Фридрих вышел в прихожую конторы. На вешалках, как висельники, неестественно выпрямившись или скорчившись, застыли серые шинели, плащи, полукафтаны. Их никто не стерег. На деревянной скамье лежала забытая Джоном железная табакерка. Старик забастовал.
В груде шляп и цилиндров Энгельс отыскал картуз и, закутав шею фланелевым шарфом, вышел на улицу. Мимо него продолжали идти рабочие. Он свернул с моста в глубь заводских улиц. Растерянно поскрипывал настежь отпертые ворота. Забастовки не ожидали. Какие-то люди пробирались к конторам по найму. Унюхав добычу, они торопились предложить себя вместо протестующих собратьев. Озираясь, они проникли на пустые, брошенные фабрики еще раньше, чем их принялись искать.
Фридрих ощутил острое желание избить их. Редко чувство опережало в нем рассудок.
«Рабские душонки, подлые и жалкие! Рабочие сами скоро расправятся с предателями».
Минуту спустя он уже думал о другом:
«Следует поставить рабочие пикеты у фабричных ворот, чтоб останавливать измену на пороге».
По об этом уже позаботились. Ворота захлопывались, и рабочие присоединялись к страже.
«Революция приближается!» — надеялся Энгельс, но вместе с тем росло в нем беспокойство.
Не было ли снова провокации, которая опутала рабочих летом, во время первой забастовки? Не хотят ли промышленники руками пролетариев добыть уступки от правительства?
Но через все сомнения пробивалось одно полное нарастающее чувство — гордая радость.
Фридрих видел впервые рабочий класс в организованном действии. Забастовка была прекрасна, как революционный бой, как массовое восстание. Какой магический пароль, пробежав через многотысячный город, остановил наперекор всему десятки заводов, сотни машин, тысячи станков? Разве не было беспорядочное шествие рабочих мирным и небывалым доныне парадом их мощи и сознания солидарности?
«Так воспитывается революция, — думал Фридрих, — социальная революция, за которой следует не коронование новой династии, а свержение режима». И он радовался замечательному уроку, который давала ему история.
В великий день всеобщей забастовки старый Джон не сидел дома, не бродяжил по городу, не помогал составлять воззвания в чартистском штабе, не торговался на переговорах с фабрикантами о заработной плате и льготах.
Никому не сказавшись, он ушел на железнодорожную станцию, гонимый страстным революционным честолюбием. Он решил в эту вторую забастовку свершить чудо, которое однажды не удалось. Он захотел остановить два локомотива, курсирующие между Ливерпулем и Манчестером. Машинист одного состава был чартистом и, несмотря на большое жалованье, хорошие условия службы, обещал примкнуть к забастовке. Водитель второго поезда — молодой шотландец, дородный и грубый, сторонившийся союза и выслуживавшийся перед начальством, — не ушел с машины. Джон однажды уже поругался с ним, но теперь старик решил позабыть о прежней ссоре. Ведь парень был, как и он, — рабочий. Он не мог остаться глухим ко всему тому, что собирался сказать ему сторож торговой фирмы «Эрмен и Энгельс».

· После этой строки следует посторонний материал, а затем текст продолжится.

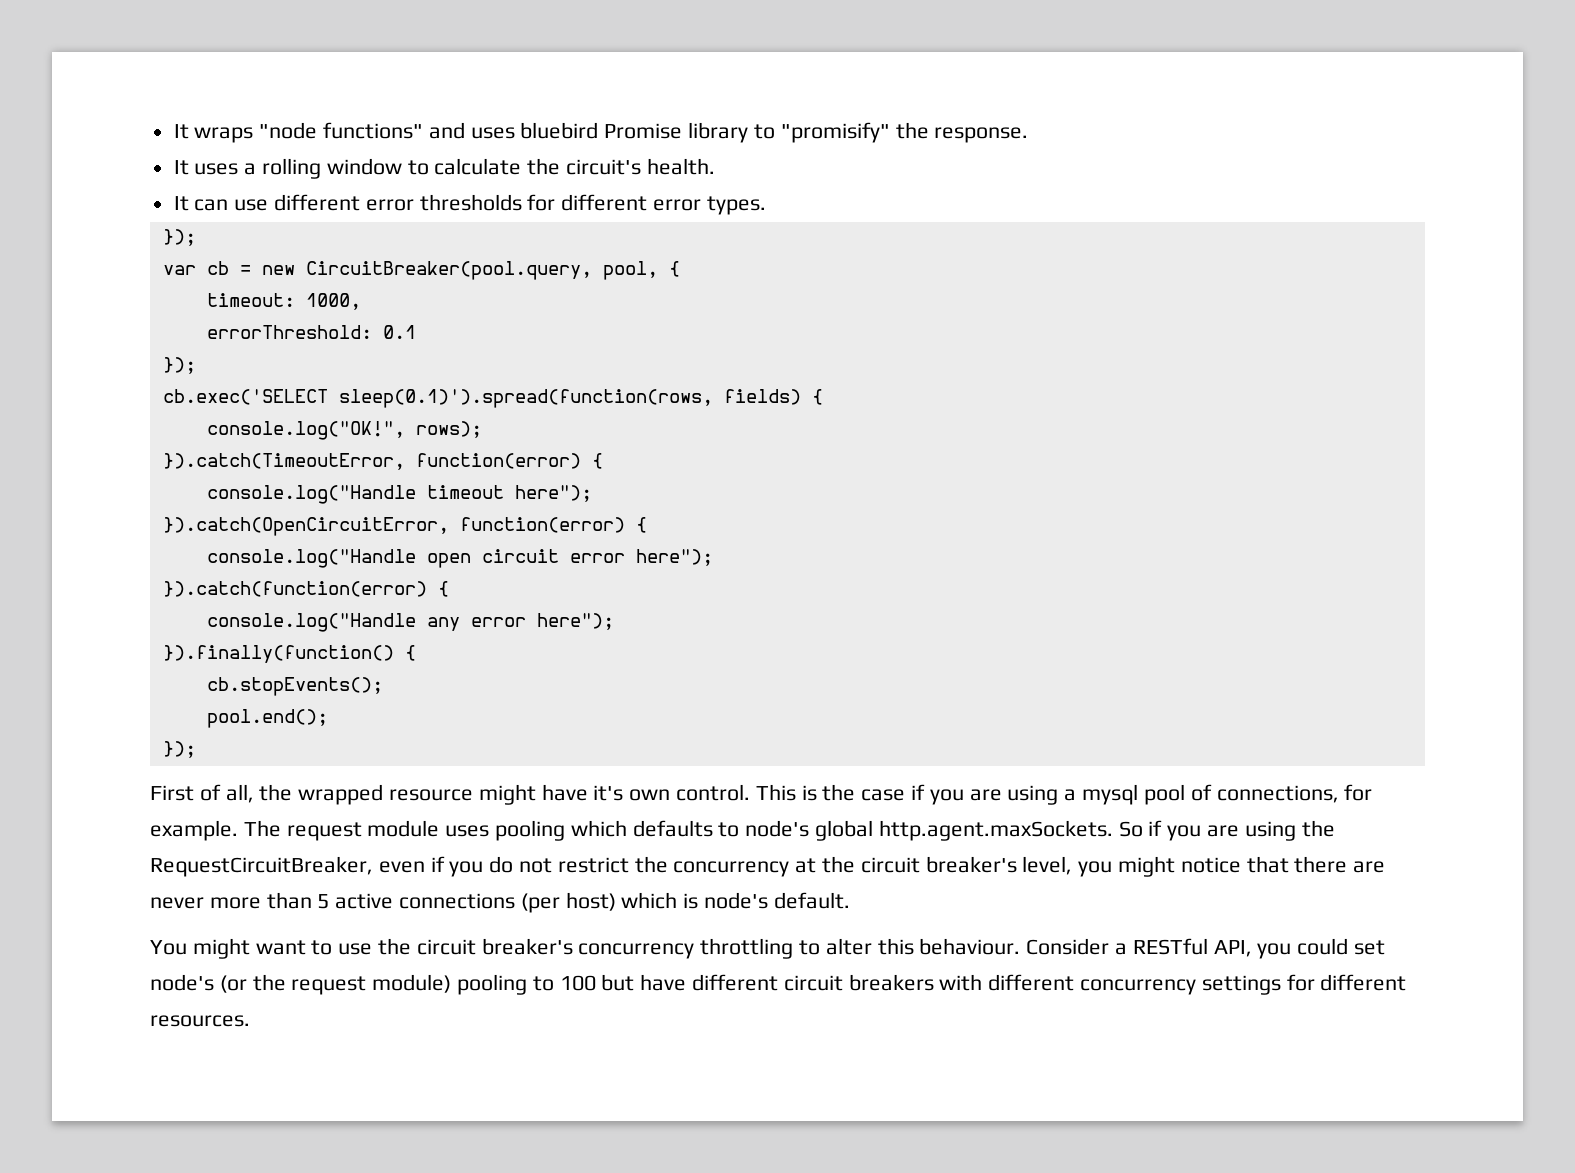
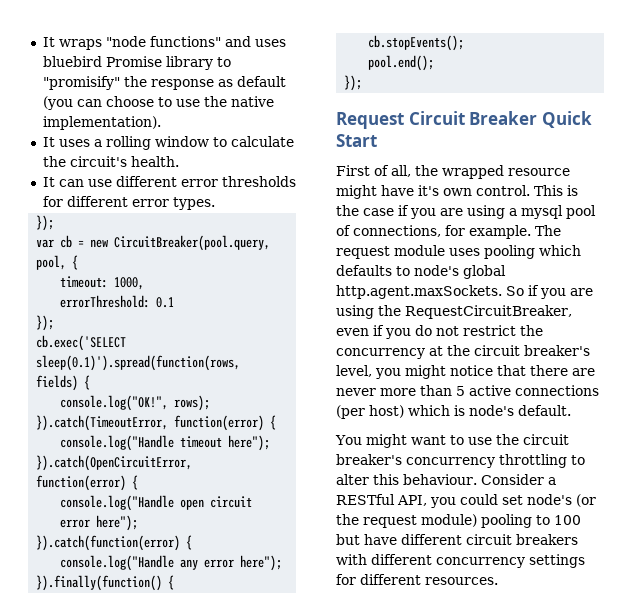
[934,127,1029,143] response. -> [150,76,286,90] [42,96,274,110] [42,116,161,130] response as default (you can choose to use the native implementation).
(196, 749) none -> [336,111,592,129] [336,134,377,147] // Request Circuit Breaker Quick Start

В это утро все не ладилось у Джона. Второпях он забыл жестяной коробок с табаком. На нижнем веке между коротенькими желтыми ресницами вскочил ячмень. А Джон и без того был подслеповат.
Как всегда, Джона тяготило его большое вялое тело.
Дорога к станции тянулась через весь город. Джон плелся медленно, часто останавливаясь, чтобы потереть искалеченное ревматизмом колено, ноющее сухое плечо, высморкаться и пощупать ячмень, который, казалось ему, рос с неимоверной быстротой, угрожая глазу. Иногда старик останавливался, чтоб осмотреться вокруг. Манчестер быстро строился. Заводы ширились, как молодые леса. Возле одного здания тотчас вырастали другие.
Но новые дома были уродливы и тесны и выглядели уже старыми. Это были те же клети, сараи, те же лачуги, темные и низкие, настроенные одна на другую, увеличенные до небывалых размеров и оттого еще более чудовищные, мрачные, грязные. Дворы, узкие, заставленные хламом, походили на свалку, на кладбище почивших машин и отслуживших вещей. Тонкие прекрасные материи ткались на этом кладбище в пыли и грязи. Джон вспоминал о старом болоте, которое было здесь в дни его детства, в дни побега от Страйса. И старику стало жалко серой равнины и зеленых, гнилостных вод. Фабрика была ему ненавистна. Она была страшна, создана не на благо, а на горе ему подобным. Фабрика была машиной, медленно убивающей рабочего.